Tekstfragment:
────────────────

Case 2294: de witte reus uit Racine
In 1984 staat de Case 2094 in Amsterdam bij Techno-Import op de LandbouwRai. Zijn stalgenoot, de 2294, is feitelijk een 2094 met turbo. Hoewel de importeur ook voor dit type een Nederlandstalige folder uitgaf, zijn deze trekkers hier nooit verkocht.
Met zo’n 140 pk onder de motorkap kwam je in 1985 met een flinke trekker voor de dag. Zwaarder was wel te koop, ook bij Case, maar dat waren overwegend Amerikaanse trekkers. Niet altijd even geschikt voor de Europese markt, en bovendien was er boven de 140 pk maar weinig vraag. Met de Amerikaanse Case-trekkers is wel gedemonstreerd. Elders in Europa zijn ze ook verkocht, maar slechts mondjesmaat.
Lees verder onder de foto
De witte variant van de 94-serie is nauwelijks twee jaar in productie geweest. In het rood, onder de naam Case-IH, zijn de trekkers nog twee à drie jaar gefabriceerd. Afgaand op de serienummers zijn er maximaal zo’n 17.500 stuks gemaakt. Het verschil tussen de rode en de witte Case-trekkers is vooral de kleur; technisch is nauwelijks wat veranderd. Koop je een rode 94-serie, dan bestaat overigens de kans dat het een overgespoten witte trekker is.
20 jaar geschiedenis
De basis voor de 94-serie wordt al gelegd in 1969. Case maakte een belangrijke stap vooruit met de introductie van de 70-serie. Die was voorzien van een compleet nieuwe, op rubberblokken gemonteerde cabine, waarbij flink werd ingezet op geluidsreductie. Ook was deze voorzien van een cabinefilter onder de dakrand aan de achterzijde, op de manier zoals dat al snel de standaard zou worden voor een moderne cabine. Al in 1962 had Case een trend gezet door de brandstoftank achterop te monteren, en in 1969 waren ze opnieuw trendsetter met een kunststof tank. Dat gaf meer vrijheid om de beperkte ruimte te benutten voor zo veel mogelijk tankinhoud.

────────────────

(Tekstextracties per pagina)

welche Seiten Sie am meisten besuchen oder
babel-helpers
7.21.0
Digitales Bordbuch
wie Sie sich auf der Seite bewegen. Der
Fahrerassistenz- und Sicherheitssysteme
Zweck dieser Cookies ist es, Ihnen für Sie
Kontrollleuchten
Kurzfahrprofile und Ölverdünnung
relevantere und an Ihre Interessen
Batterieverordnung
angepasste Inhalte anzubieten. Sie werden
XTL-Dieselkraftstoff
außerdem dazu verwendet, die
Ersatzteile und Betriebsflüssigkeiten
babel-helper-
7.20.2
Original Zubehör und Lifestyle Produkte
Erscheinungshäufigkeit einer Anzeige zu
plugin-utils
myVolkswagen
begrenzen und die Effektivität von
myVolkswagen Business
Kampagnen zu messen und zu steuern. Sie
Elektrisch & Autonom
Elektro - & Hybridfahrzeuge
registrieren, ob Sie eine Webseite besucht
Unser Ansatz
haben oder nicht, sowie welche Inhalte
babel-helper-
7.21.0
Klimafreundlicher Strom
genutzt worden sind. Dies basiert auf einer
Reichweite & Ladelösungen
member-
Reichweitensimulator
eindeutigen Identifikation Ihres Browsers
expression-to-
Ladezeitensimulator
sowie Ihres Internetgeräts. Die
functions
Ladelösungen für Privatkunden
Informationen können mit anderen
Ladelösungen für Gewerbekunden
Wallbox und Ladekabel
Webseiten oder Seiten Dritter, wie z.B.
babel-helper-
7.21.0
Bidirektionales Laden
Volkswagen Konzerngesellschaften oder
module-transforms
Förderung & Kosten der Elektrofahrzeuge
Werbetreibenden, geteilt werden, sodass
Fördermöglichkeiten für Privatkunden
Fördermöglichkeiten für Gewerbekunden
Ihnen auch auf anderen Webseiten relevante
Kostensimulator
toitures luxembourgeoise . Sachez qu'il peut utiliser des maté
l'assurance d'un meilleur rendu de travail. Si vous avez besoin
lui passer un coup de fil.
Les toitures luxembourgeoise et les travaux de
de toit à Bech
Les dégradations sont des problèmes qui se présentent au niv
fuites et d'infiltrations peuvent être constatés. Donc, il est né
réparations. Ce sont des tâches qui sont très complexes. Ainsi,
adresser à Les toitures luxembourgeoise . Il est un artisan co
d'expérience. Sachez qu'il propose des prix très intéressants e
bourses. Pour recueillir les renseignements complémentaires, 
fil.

────────────────

Leerdoel:
Beantwoord alsjeblieft deze vragen bij de tekst over de Case 2294.
(a) Wat is de 2294 volgens de tekst feitelijk?
(b) Hoeveel trekkers van de 94-serie zijn er, afgaand op de serienummers, maximaal gemaakt?
(c) In welk jaar monteerde Case voor het eerst de brandstoftank achterop?

Oplossing:
(a) Een 2094 met turbo.
(b) Zo'n 17.500 stuks.
(c) In 1962.